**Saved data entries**
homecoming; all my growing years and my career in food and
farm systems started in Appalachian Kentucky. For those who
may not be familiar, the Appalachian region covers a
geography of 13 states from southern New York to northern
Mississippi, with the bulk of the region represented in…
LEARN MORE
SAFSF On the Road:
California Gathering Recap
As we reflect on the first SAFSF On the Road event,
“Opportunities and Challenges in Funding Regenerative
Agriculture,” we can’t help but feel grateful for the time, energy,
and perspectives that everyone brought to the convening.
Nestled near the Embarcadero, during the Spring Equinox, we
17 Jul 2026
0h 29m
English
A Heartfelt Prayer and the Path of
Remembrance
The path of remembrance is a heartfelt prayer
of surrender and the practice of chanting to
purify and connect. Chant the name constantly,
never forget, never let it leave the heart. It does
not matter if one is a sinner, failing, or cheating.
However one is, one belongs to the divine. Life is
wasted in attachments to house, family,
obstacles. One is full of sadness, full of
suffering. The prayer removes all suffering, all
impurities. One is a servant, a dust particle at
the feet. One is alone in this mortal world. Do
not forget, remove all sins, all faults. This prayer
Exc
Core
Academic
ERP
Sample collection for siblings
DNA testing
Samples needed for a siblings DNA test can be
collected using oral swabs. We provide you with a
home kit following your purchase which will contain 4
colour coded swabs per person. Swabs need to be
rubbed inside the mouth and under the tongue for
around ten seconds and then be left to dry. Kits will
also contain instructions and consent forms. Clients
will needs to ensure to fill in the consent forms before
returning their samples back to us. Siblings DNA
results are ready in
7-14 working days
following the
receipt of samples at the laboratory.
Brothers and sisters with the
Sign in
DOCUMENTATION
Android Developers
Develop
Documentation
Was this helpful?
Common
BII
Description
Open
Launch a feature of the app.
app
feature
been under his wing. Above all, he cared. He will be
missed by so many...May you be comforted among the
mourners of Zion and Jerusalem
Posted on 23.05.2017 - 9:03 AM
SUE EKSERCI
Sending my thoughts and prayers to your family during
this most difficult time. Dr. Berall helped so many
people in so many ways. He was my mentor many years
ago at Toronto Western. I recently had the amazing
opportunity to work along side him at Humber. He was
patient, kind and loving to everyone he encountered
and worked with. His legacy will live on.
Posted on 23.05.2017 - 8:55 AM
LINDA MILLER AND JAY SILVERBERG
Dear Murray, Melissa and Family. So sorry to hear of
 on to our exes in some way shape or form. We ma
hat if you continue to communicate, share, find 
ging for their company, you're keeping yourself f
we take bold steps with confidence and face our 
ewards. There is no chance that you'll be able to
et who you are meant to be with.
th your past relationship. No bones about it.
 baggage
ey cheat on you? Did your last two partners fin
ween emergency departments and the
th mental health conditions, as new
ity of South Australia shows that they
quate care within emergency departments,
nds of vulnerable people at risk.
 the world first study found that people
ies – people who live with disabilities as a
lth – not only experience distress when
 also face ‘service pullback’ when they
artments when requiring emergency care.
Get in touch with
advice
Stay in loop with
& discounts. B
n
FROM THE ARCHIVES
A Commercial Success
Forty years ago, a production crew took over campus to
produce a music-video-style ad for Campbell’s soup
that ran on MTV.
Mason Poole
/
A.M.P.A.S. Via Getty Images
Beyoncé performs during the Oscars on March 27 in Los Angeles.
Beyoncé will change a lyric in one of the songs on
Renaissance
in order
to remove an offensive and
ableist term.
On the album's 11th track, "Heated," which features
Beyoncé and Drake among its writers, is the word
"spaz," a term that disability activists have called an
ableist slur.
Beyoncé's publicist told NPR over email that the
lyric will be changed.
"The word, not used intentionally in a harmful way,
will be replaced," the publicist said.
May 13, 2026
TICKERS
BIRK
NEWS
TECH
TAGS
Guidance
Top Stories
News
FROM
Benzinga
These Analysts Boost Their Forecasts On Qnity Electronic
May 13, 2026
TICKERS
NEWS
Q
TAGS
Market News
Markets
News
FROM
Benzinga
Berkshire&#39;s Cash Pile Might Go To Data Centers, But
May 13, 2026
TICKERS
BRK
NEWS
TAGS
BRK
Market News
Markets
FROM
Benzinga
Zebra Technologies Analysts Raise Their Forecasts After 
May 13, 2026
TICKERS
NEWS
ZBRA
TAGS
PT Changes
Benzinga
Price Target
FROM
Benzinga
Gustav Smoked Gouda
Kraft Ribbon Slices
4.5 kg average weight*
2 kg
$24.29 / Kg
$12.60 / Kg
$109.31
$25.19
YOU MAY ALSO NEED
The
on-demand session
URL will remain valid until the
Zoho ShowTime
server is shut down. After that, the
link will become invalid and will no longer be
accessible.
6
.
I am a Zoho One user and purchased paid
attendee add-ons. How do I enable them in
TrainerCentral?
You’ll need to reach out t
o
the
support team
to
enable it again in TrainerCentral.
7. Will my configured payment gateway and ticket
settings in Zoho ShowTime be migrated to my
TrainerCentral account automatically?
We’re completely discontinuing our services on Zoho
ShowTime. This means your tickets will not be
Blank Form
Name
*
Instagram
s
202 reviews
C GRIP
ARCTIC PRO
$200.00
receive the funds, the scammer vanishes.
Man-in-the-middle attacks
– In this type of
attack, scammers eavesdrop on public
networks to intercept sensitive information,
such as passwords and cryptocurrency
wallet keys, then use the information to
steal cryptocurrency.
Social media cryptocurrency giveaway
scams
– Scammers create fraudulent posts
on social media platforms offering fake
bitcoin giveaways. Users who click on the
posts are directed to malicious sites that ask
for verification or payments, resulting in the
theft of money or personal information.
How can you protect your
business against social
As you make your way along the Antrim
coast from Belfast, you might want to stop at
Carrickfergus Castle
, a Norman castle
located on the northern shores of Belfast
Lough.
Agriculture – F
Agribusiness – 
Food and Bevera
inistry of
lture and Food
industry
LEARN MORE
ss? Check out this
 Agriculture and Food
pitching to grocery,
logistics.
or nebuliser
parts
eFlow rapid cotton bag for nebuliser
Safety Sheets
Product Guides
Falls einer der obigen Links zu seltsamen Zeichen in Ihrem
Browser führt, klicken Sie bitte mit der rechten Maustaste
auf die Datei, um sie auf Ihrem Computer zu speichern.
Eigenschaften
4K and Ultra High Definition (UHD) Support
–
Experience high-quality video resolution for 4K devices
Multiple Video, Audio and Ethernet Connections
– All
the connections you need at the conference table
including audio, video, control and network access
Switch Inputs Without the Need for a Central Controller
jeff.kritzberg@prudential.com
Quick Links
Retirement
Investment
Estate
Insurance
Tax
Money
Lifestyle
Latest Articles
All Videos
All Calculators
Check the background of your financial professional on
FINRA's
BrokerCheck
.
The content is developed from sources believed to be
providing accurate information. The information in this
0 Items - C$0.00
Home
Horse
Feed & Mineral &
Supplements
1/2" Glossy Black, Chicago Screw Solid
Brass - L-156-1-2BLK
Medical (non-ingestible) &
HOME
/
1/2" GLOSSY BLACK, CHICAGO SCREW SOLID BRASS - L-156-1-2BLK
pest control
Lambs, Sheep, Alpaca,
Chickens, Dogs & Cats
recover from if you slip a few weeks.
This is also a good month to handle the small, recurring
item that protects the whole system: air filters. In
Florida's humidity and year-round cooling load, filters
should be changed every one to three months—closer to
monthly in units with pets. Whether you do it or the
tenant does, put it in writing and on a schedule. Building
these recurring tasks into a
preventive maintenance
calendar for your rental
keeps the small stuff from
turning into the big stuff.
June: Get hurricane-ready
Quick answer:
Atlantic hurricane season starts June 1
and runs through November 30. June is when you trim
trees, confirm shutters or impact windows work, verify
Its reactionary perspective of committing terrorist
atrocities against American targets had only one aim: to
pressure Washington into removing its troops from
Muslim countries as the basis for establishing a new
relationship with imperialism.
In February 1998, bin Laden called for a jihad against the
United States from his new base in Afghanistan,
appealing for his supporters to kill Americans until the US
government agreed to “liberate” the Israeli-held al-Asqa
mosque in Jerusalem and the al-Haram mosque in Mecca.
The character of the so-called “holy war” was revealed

**Brief**
Show the lines above that include "hurricane".

**Response area**
June: Get hurricane-ready
Atlantic hurricane season starts June 1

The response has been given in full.